*** Supplied data ***

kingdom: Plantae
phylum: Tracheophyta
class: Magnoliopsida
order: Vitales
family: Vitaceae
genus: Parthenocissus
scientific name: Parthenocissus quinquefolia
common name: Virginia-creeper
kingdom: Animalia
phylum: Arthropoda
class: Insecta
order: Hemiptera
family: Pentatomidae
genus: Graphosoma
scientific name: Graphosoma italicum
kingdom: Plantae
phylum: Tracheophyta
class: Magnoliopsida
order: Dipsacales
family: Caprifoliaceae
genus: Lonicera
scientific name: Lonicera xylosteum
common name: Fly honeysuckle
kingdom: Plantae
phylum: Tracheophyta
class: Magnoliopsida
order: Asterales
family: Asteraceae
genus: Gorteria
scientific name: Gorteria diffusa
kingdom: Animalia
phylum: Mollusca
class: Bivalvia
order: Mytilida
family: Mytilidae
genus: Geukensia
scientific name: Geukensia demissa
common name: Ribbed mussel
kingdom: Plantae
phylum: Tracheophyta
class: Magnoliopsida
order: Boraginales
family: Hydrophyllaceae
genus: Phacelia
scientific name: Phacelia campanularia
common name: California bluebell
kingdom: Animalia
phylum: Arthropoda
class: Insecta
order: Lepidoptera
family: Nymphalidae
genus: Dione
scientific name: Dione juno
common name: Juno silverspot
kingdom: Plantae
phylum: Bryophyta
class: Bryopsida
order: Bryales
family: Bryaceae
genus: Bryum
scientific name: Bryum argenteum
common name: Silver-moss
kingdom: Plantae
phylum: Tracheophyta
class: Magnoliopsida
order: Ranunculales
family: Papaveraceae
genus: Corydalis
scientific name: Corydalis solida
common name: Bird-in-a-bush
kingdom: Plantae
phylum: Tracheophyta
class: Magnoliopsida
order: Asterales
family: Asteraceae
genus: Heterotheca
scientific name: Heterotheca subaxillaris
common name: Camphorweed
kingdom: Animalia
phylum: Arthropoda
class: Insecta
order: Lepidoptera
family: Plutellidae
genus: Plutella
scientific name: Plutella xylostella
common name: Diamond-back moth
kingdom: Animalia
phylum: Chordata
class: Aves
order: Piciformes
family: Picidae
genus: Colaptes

***

Rewrite all of the material above, changing "common name" to "vernacular name" wherever it occurs. Leave every other line unchanged.

Exercise solution:
kingdom: Plantae
phylum: Tracheophyta
class: Magnoliopsida
order: Vitales
family: Vitaceae
genus: Parthenocissus
scientific name: Parthenocissus quinquefolia
vernacular name: Virginia-creeper
kingdom: Animalia
phylum: Arthropoda
class: Insecta
order: Hemiptera
family: Pentatomidae
genus: Graphosoma
scientific name: Graphosoma italicum
kingdom: Plantae
phylum: Tracheophyta
class: Magnoliopsida
order: Dipsacales
family: Caprifoliaceae
genus: Lonicera
scientific name: Lonicera xylosteum
vernacular name: Fly honeysuckle
kingdom: Plantae
phylum: Tracheophyta
class: Magnoliopsida
order: Asterales
family: Asteraceae
genus: Gorteria
scientific name: Gorteria diffusa
kingdom: Animalia
phylum: Mollusca
class: Bivalvia
order: Mytilida
family: Mytilidae
genus: Geukensia
scientific name: Geukensia demissa
vernacular name: Ribbed mussel
kingdom: Plantae
phylum: Tracheophyta
class: Magnoliopsida
order: Boraginales
family: Hydrophyllaceae
genus: Phacelia
scientific name: Phacelia campanularia
vernacular name: California bluebell
kingdom: Animalia
phylum: Arthropoda
class: Insecta
order: Lepidoptera
family: Nymphalidae
genus: Dione
scientific name: Dione juno
vernacular name: Juno silverspot
kingdom: Plantae
phylum: Bryophyta
class: Bryopsida
order: Bryales
family: Bryaceae
genus: Bryum
scientific name: Bryum argenteum
vernacular name: Silver-moss
kingdom: Plantae
phylum: Tracheophyta
class: Magnoliopsida
order: Ranunculales
family: Papaveraceae
genus: Corydalis
scientific name: Corydalis solida
vernacular name: Bird-in-a-bush
kingdom: Plantae
phylum: Tracheophyta
class: Magnoliopsida
order: Asterales
family: Asteraceae
genus: Heterotheca
scientific name: Heterotheca subaxillaris
vernacular name: Camphorweed
kingdom: Animalia
phylum: Arthropoda
class: Insecta
order: Lepidoptera
family: Plutellidae
genus: Plutella
scientific name: Plutella xylostella
vernacular name: Diamond-back moth
kingdom: Animalia
phylum: Chordata
class: Aves
order: Piciformes
family: Picidae
genus: Colaptes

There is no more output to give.